Deep learning data pipelines at LinkedIn
At LinkedIn, deep learning has been successfully applied across multiple AI systems related to recommendation and search. One of the important lessons we have learned from this journey is the importance of providing good deep learning platforms that help our modeling engineers become more efficient and productive. Avro2TF is part of this effort to reduce the complexity of data processing and improve the velocity of advanced modeling. In addition to advancing deep learning techniques, LinkedIn has been sharing our innovations in machine learning (ML) for years now in a variety of areas (e.g., recommendation systems, scaling machine learning systems, etc.). We have many different ML approaches that consume a large amount of data every day for which efficiency and accuracy are of utmost priority.
To effectively support deep learning and furthering our vision of democratizing machine learning (as seen through projects like Pro-ML), we had to first address the data processing step. Most of the datasets used by our ML algorithms (e.g., LinkedIn’s large-scale personalization engine Photon-ML) are in Avro format. Each record in an Avro dataset is essentially a sparse vector, and can be easily consumed by most of the modern classifiers. However, the format cannot be directly used by TensorFlow, the leading deep learning library. The main blocker is that the sparse vector is not in the same format that TensorFlow expects. We believe that this is not a problem unique to LinkedIn. Many companies have vast amounts of ML data in a similar sparse vector format, and Tensor format is still relatively new to many companies.
The size of the data at LinkedIn is typically large and formatted differently than the traditional deep learning library needs. This presents significant challenges because many pipelines carry a mix of data processing logic and modeling logic. It affects the flexibilities of constructing new deep learning models. Based on the feedback from our users on the LinkedIn ML vertical teams, we needed a scalable solution focused on scalable data conversion. More specifically, we needed a solution that converted our LinkedIn data types (e.g., sparse vector, dense vector, etc.) into a deep learning format (i.e., tensors).
Avro2TF bridges the gap and presents an elegant solution for ML engineers, freeing them up to focus on different deep learning algorithms. It provides a simple config for modelers to obtain tensors from existing training data. Tensor data itself is not self-contained. In order to be loaded to TensorFlow, the Tensor data is required to carry metadata. Avro2TF also fills this gap by providing a distributed metadata collection job. Inside LinkedIn, Avro2TF is an integral part of a system called TensorFlowIn that helps users easily feed data into the TensorFlow modeling process.

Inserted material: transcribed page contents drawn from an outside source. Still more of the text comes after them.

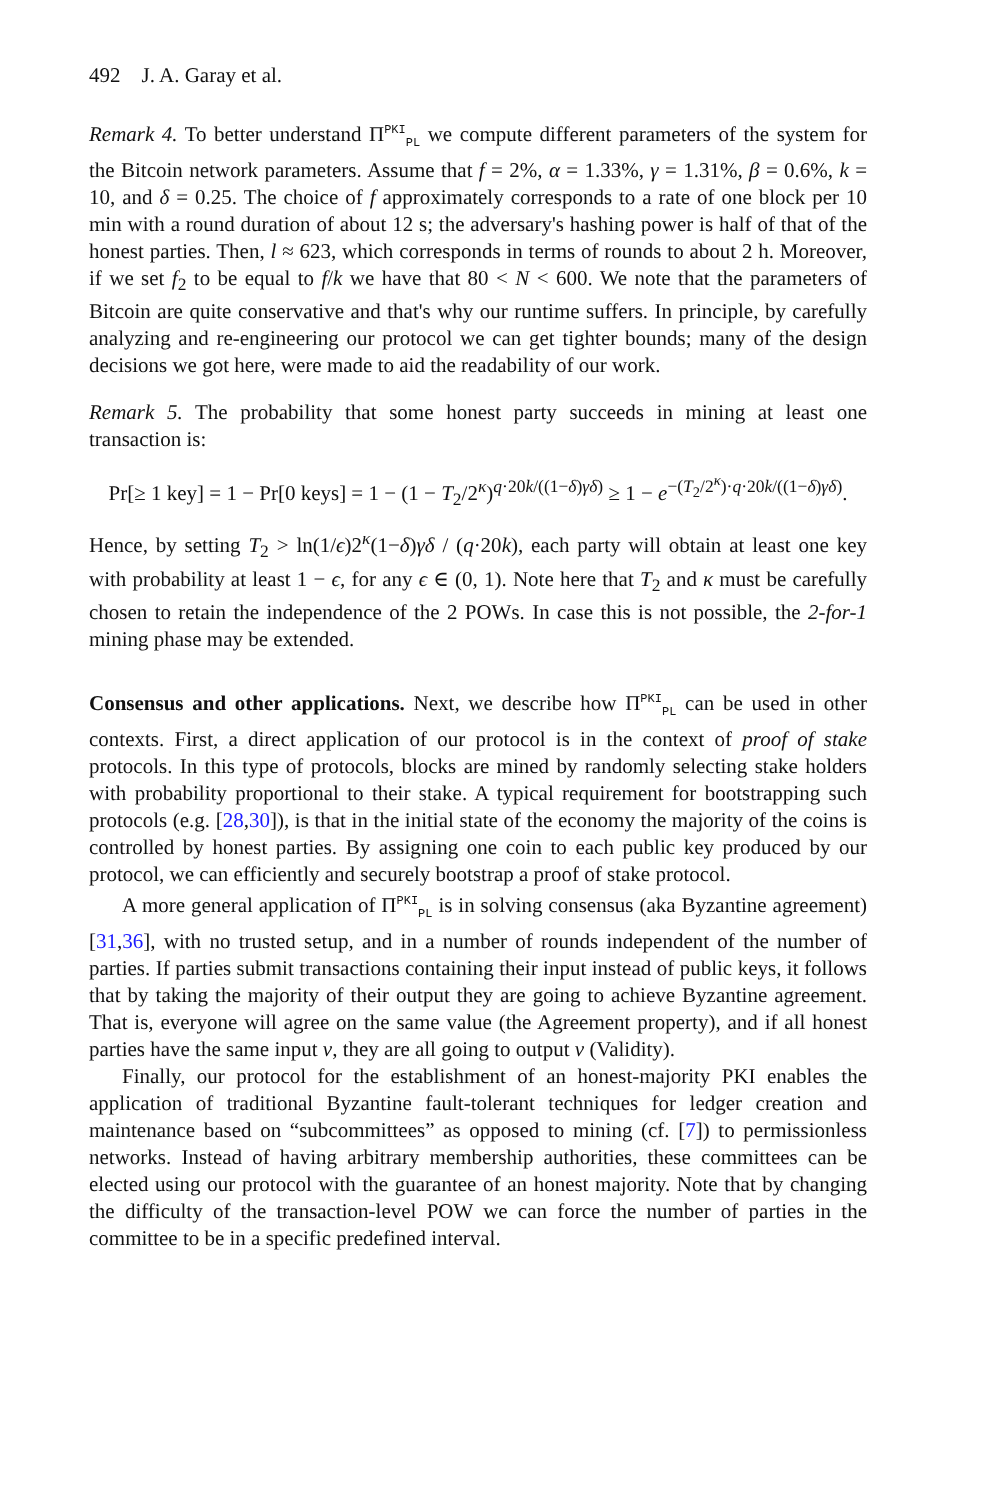492 J. A. Garay et al.
Remark 4. To better understand Π<sup>PKI</sup><sub>PL</sub> we compute different parameters of the system for the Bitcoin network parameters. Assume that f = 2%, α = 1.33%, γ = 1.31%, β = 0.6%, k = 10, and δ = 0.25. The choice of f approximately corresponds to a rate of one block per 10 min with a round duration of about 12 s; the adversary's hashing power is half of that of the honest parties. Then, l ≈ 623, which corresponds in terms of rounds to about 2 h. Moreover, if we set f<sub>2</sub> to be equal to f/k we have that 80 < N < 600. We note that the parameters of Bitcoin are quite conservative and that's why our runtime suffers. In principle, by carefully analyzing and re-engineering our protocol we can get tighter bounds; many of the design decisions we got here, were made to aid the readability of our work.
Remark 5. The probability that some honest party succeeds in mining at least one transaction is:
Pr[≥ 1 key] = 1 − Pr[0 keys] = 1 − (1 − T<sub>2</sub>/2<sup>κ</sup>)<sup>q·20k/((1−δ)γδ)</sup> ≥ 1 − e<sup>−(T<sub>2</sub>/2<sup>κ</sup>)·q·20k/((1−δ)γδ)</sup>.
Hence, by setting T<sub>2</sub> > ln(1/ϵ)2<sup>κ</sup>(1−δ)γδ / (q·20k), each party will obtain at least one key with probability at least 1 − ϵ, for any ϵ ∈ (0, 1). Note here that T<sub>2</sub> and κ must be carefully chosen to retain the independence of the 2 POWs. In case this is not possible, the 2-for-1 mining phase may be extended.
Consensus and other applications. Next, we describe how Π<sup>PKI</sup><sub>PL</sub> can be used in other contexts. First, a direct application of our protocol is in the context of proof of stake protocols. In this type of protocols, blocks are mined by randomly selecting stake holders with probability proportional to their stake. A typical requirement for bootstrapping such protocols (e.g. [28,30]), is that in the initial state of the economy the majority of the coins is controlled by honest parties. By assigning one coin to each public key produced by our protocol, we can efficiently and securely bootstrap a proof of stake protocol.
A more general application of Π<sup>PKI</sup><sub>PL</sub> is in solving consensus (aka Byzantine agreement) [31,36], with no trusted setup, and in a number of rounds independent of the number of parties. If parties submit transactions containing their input instead of public keys, it follows that by taking the majority of their output they are going to achieve Byzantine agreement. That is, everyone will agree on the same value (the Agreement property), and if all honest parties have the same input v, they are all going to output v (Validity).
Finally, our protocol for the establishment of an honest-majority PKI enables the application of traditional Byzantine fault-tolerant techniques for ledger creation and maintenance based on “subcommittees” as opposed to mining (cf. [7]) to permissionless networks. Instead of having arbitrary membership authorities, these committees can be elected using our protocol with the guarantee of an honest majority. Note that by changing the difficulty of the transaction-level POW we can force the number of parties in the committee to be in a specific predefined interval.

TensorFlowIn is a deep learning training library that is compatible with TonY, TensorFlow, and Spark. It contains end-to-end training-related utilities and frameworks. The above figure gives a high-level overview of TensorFlowIn. Since large-scale data processing is an important step that is not only critical to many LinkedIn applications, but is also useful to the larger AI community, we decided to open source this engine after receiving positive internal feedback.
Avro2TF project details
Below is a quick summary of some of the implementation features for Avro2TF.
Input data requirements: We support all data formats that Spark can read, including the most popular formats at LinkedIn, Avro and ORC. For categorical or sparse features, we require them to be represented in NTV (name-term-value) format.
Supported data types of output tensor: In Avro2TF, the supported data types (dtype) of output tensors are: int, long, float, double, string, boolean, and bytes. We also provide a special data type, sparseVector, to represent categorical/sparse features. A sparseVector tensor type has two fields: indices and values.
Avro2TF configuration: At the top level, the configuration file contains information about tensors that will be fed to the deep learning training framework. For each specified tensor, it consists of two kinds of information:
Input feature information, to tell which existing feature(s) should be used to construct the tensor.
Output tensor information, including the name, dtype, and shape of the expected output tensor.
Avro2TF data pipeline: This handles feature extraction, feature transformation (at LinkedIn, this is only in limited use cases not covered by Pro-ML), tensor metadata and feature mapping generation, converting string to numerical indices, and tensor serialization.
Avro2TF is now open source
Following the success of using Avro2TF at LinkedIn, we have released the technology as open source software. You can find the official GitHub page for Avro2TF here.
We also released an official tutorial for Avro2TF that can be found on the project wiki page.